Open clusters like NGC 2367 are a common sight in spiral galaxies like the Milky Way, and tend to form in their host’s outer regions. On their travels about the galactic centre, they are affected by the gravity of other clusters, as well as by large clouds of gas that they pass close to. Because open clusters are only loosely bound by gravity to begin with, and because they constantly lose mass as some of their gas is pushed away by the radiation of the young hot stars, these disturbances occur often enough to cause the stars to wander off from their siblings, just as the Sun is believed to have done many years ago. An open cluster is generally expected to survive for a few hundred million years before it is completely dispersed.
In the meantime, clusters serve as excellent case studies for stellar evolution.

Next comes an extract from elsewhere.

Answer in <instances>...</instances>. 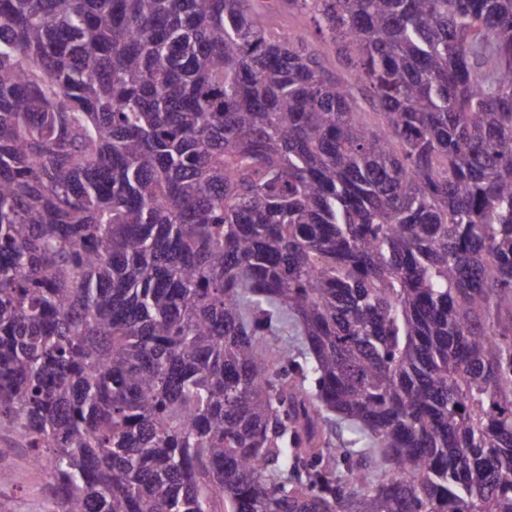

All the constituent stars are born at roughly the same time from the same cloud of material, meaning they can be compared alongside one another with greater ease, allowing their ages to be readily determined and their evolution mapped.
Like many open clusters, NGC 2367 is embedded within an emission nebula, from which its stars were born. The remains show up as wisps and clouds of hydrogen gas, ionised by the ultraviolet radiation being emitted by the hottest stars. What is more unusual is that, as you begin to pan out from the cluster and its nebula, a far more expansive structure is revealed: NGC 2367 and the nebula containing it are thought to be the nucleus of a larger nebula, known as Brand 16, which in turn is only a small part of a huge supershell, known as GS234-02.
The GS234-02 supershell lies towards the outskirts of our galaxy, the Milky Way. It is a vast structure, spanning hundreds of light-years. It began its life when a group of particularly massive stars, producing strong stellar winds, created individual expanding bubbles of hot gas. These neighbouring bubbles eventually merged to form a superbubble, and the short life spans of the stars at its heart meant that they exploded as supernovae at similar times, expanding the superbubble even further, to the point that it merged with other superbubbles, which is when the supershell was formed. The resulting formation ranks as one of the largest possible structures within a galaxy.
This concentrically expanding system, as ancient as it is enormous, provides a wonderful example of the intricate, interrelated structures that are sculpted in galaxies by the lives and deaths of stars.